The solution: Set expectations early. Before any work begins:

  • Have explicit discussions on roles, contributions, and timeline
  • Create written agreements on authorship criteria and intellectual property rights
  • Leverage your unique local access as bargaining power to ensure co-equal PI status

The AI Paradox: A Leveling Tool or Just a New Bias?

Many have heralded AI tools like ChatGPT as the solution to the linguistic penalty. Funders themselves have expressed hope that "this will help [non-native speakers] level the playing field."

But new research suggests AI is a double-edged sword. A Stanford study titled "'You Cannot Sound Like GPT'" found that peer reviewers are now actively attentive to LLM use—and may infer that AI usage is related to the author's country of origin. This inference "may consciously or unconsciously bias reviewers' scientific assessments."

The linguistic penalty doesn't disappear with AI—it shifts. The bias moves from "this grammar is flawed" to "this 'perfect' prose sounds like GPT," which reviewers then associate with non-native speakers, reactivating out-group bias. Many researchers turn to academic writing software to address language barriers, but this introduces new challenges in maintaining authentic voice while meeting Western rhetorical expectations.

There's a deeper threat: AI as an engine of rhetorical assimilation. An AI trained on a dominant corpus of Anglo-American text will "correct" your code-meshing attempts, erasing the authentic rhetorical patterns and epistemic pluralism you're trying to preserve. It fixes the linguistic penalty by enforcing conformity. For a balanced perspective on AI tools in grant writing, see our guide on AI for researchers.

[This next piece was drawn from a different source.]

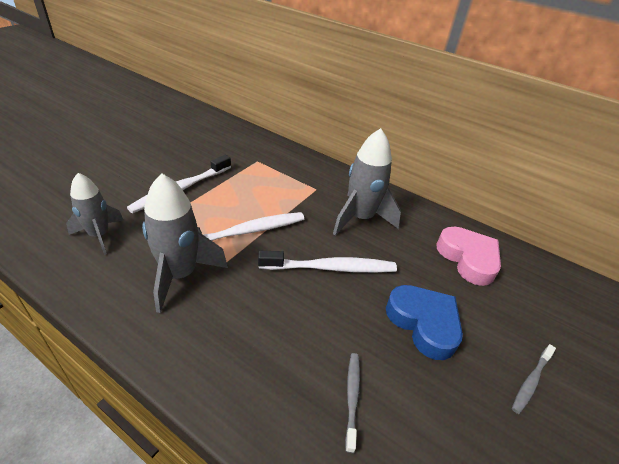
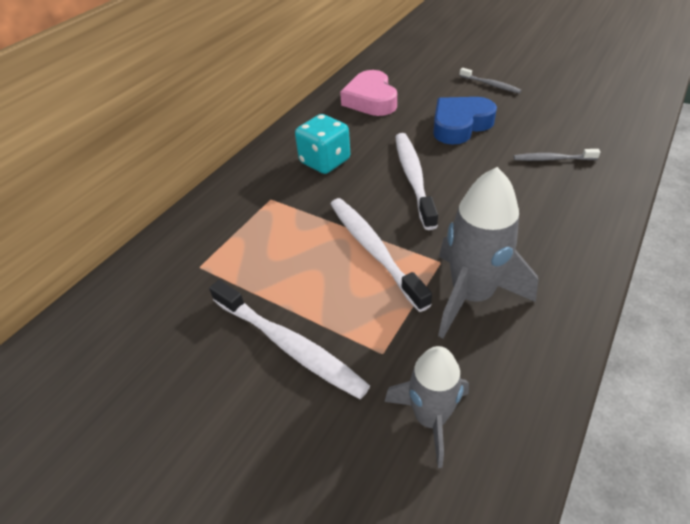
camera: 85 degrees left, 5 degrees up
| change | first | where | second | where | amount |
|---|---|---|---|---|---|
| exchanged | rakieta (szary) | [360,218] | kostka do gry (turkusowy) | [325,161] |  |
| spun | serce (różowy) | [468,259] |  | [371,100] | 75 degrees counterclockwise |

The Path Forward: Succeeding in Horizon Europe and Beyond

Here's the uncomfortable truth: there is no perfect solution. The Horizon Europe funding system, like other international programs, is structurally biased, and no individual strategy eliminates that reality.

But understanding the mechanics of these biases gives you agency when applying for Horizon Europe, Marie Curie fellowships, or ERC Starting Grants. You can choose:

  • Full Assimilation: Master the Anglo-American playbook, maximize funding chances, establish your career—then use that platform to advocate for systemic change.
  • Strategic Code-Meshing: Gradually insert your authentic voice and epistemology while satisfying enough dominant conventions to stay competitive.
  • Equitable Collaboration: Partner with Western institutions but negotiate co-equal status from the start, using your irreplaceable local access as leverage.

The choice depends on your career stage, your risk tolerance, and what you're willing to sacrifice. Early-career researchers applying for their first major grant might prioritize pragmatism. Established researchers with institutional support might have room to experiment with code-meshing.

What you can't do is ignore the reality of these barriers and hope merit alone will carry you through. The data proves it won't.

The 43.5% of Colombian doctoral students whose articles were rejected for grammar weren't failing because their science was weak. The 33% who self-selected out of international conferences weren't avoiding them because they had nothing to contribute. They were casualties of a system that conflates linguistic conformity with scientific quality, geographic origin with credibility, and Western epistemology with universal truth.

Your job isn't to accept this system as fair. Your job is to navigate it strategically while working—through your own successful research, your collaborations, and your eventual influence—to change it.

Because the ultimate goal isn't just to win Horizon Europe funding for yourself. It's to create a system where the next generation of international researchers doesn't have to spend half their salary on editing services just to get their science heard.